A 120-channel body surface potential map was recorded at rest and after administration of a Class I agent (ajmaline, 1 mg/kg) to measure the body surface area of ST elevation (> or = 0.2 mV) in 23 individuals (16 patients had been resuscitated from near sudden cardiac death or had suffered syncope) with an ECG compatible with the diagnosis of Brugada syndrome as well as in 15 healthy controls and in 15 patients with arrhythmogenic right ventricular cardiomyopathy. Late potentials were assessed in 20 of the Brugada patients using signal-averaged ECG. Programmed ventricular stimulation was performed at two ventricular sites with up to three extrastimuli. Mean body surface area of ST elevation (> or = 0.2 mV) of all Brugada syndrome patients was 154 +/- 139 cm2 (control 9 +/- 9 cm2; P < 0.001).
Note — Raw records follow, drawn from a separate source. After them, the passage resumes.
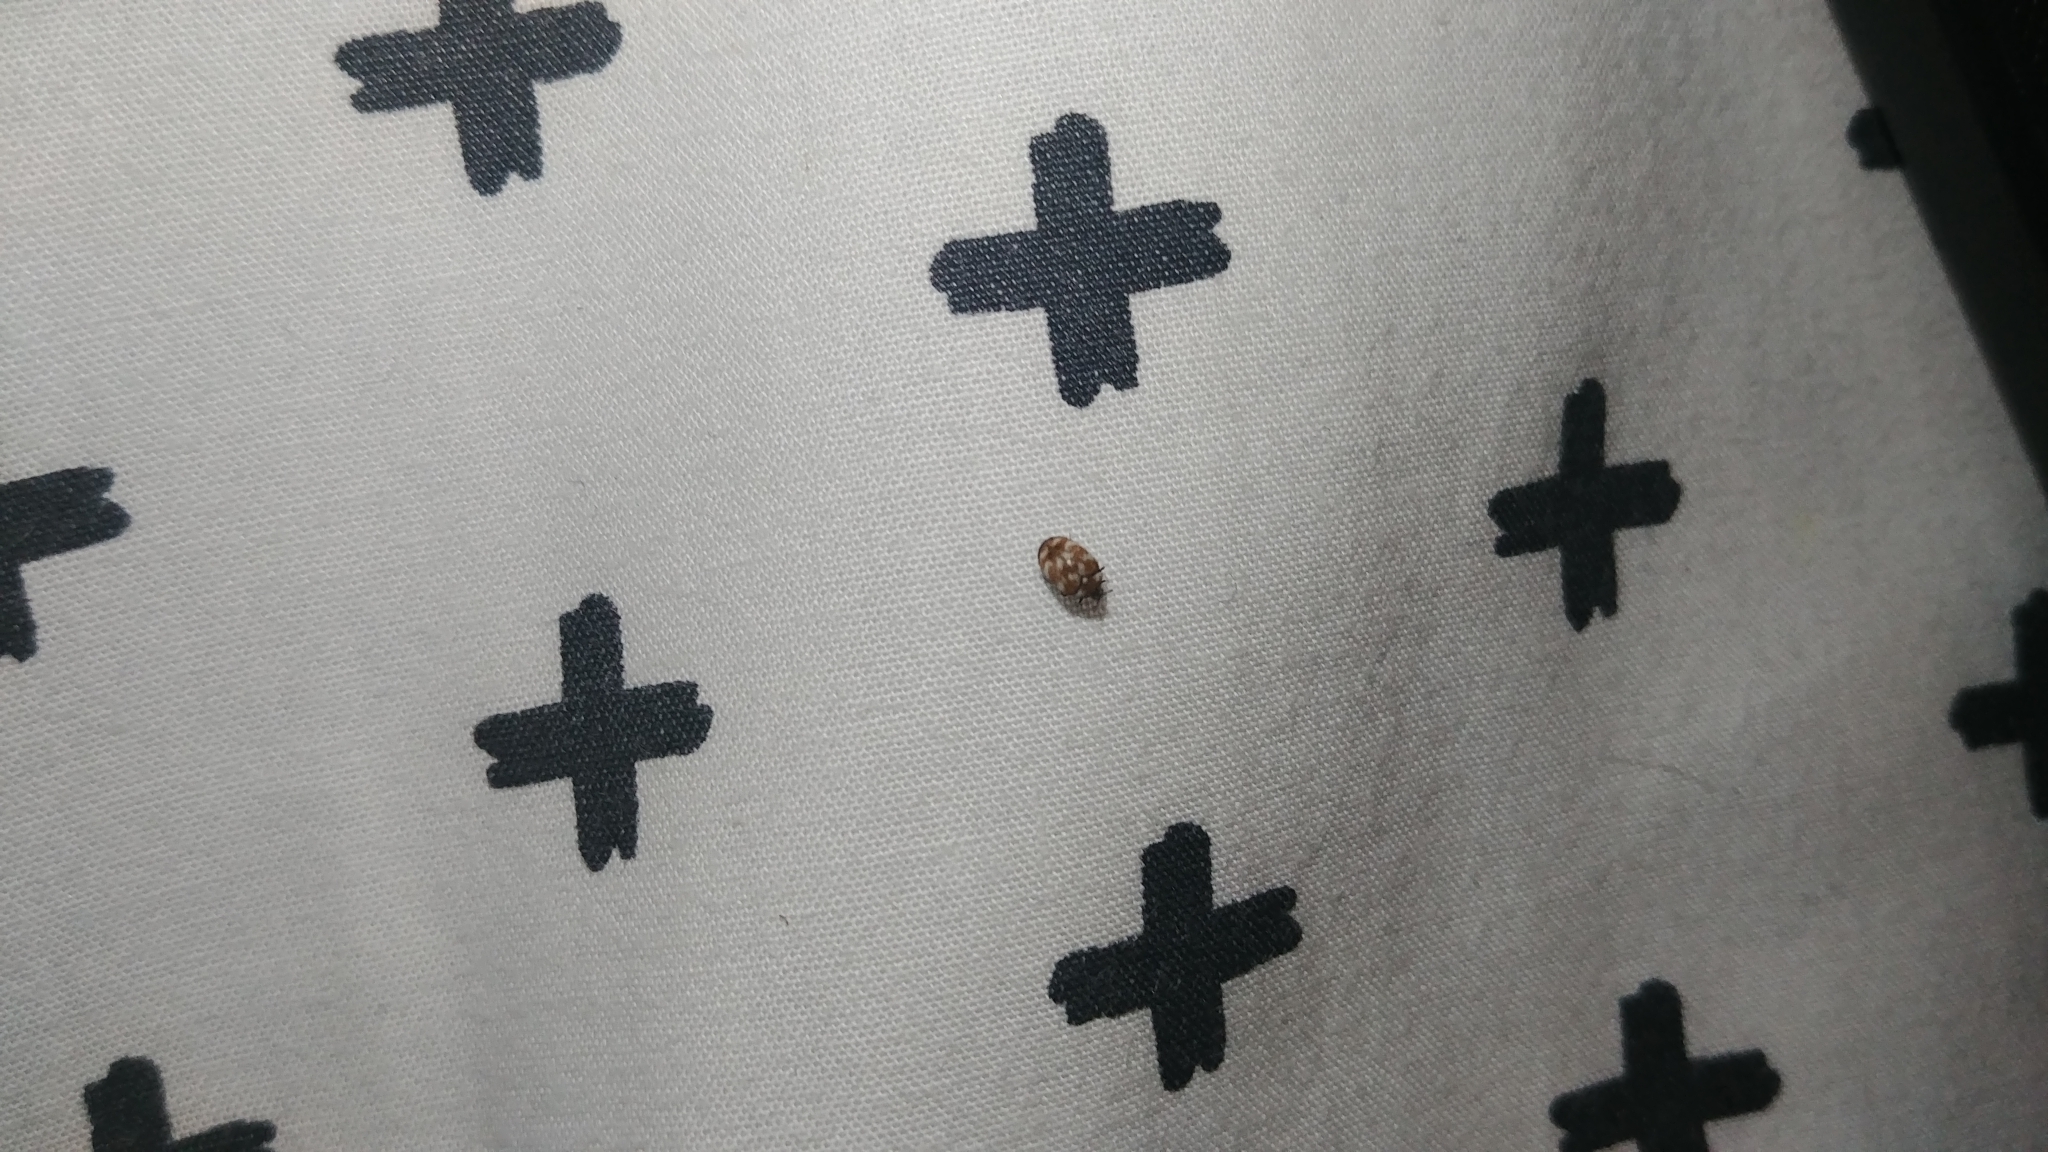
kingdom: Animalia
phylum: Arthropoda
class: Insecta
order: Coleoptera
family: Dermestidae
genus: Anthrenus
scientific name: Anthrenus verbasci
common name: Varied carpet beetle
In the group of patients with arrhythmogenic right ventricular cardiomyopathy, only one patient was found to have an area of ST elevation (165 cm2). In the presence of ajmaline, area size increased to 330 +/- 223 cm2 in Brugada syndrome patients (P < 0.05). In patients with inducible sustained (n = 15) and nonsustained VT (n = 3), a mean area of 183 +/- 139 cm2 was found, whereas the area was only 52 +/- 58 cm2 in those with no VT induction (P < 0.05). For an area > or = 50 cm2, there were positive and negative predictive values of 92% and 60%, respectively. Positive late potentials were found in 60% of patients and correlated to the inducibility during programmed ventricular stimulation (positive predictive value 100%, negative predictive value 75%; P < 0.001).

CONCLUSION:

In patients with Brugada syndrome, the body surface area of ST elevation and the presence of late potentials correlate to the inducibility of VT during programmed ventricular stimulation and may be of value as a new noninvasive marker for risk stratification in these patients.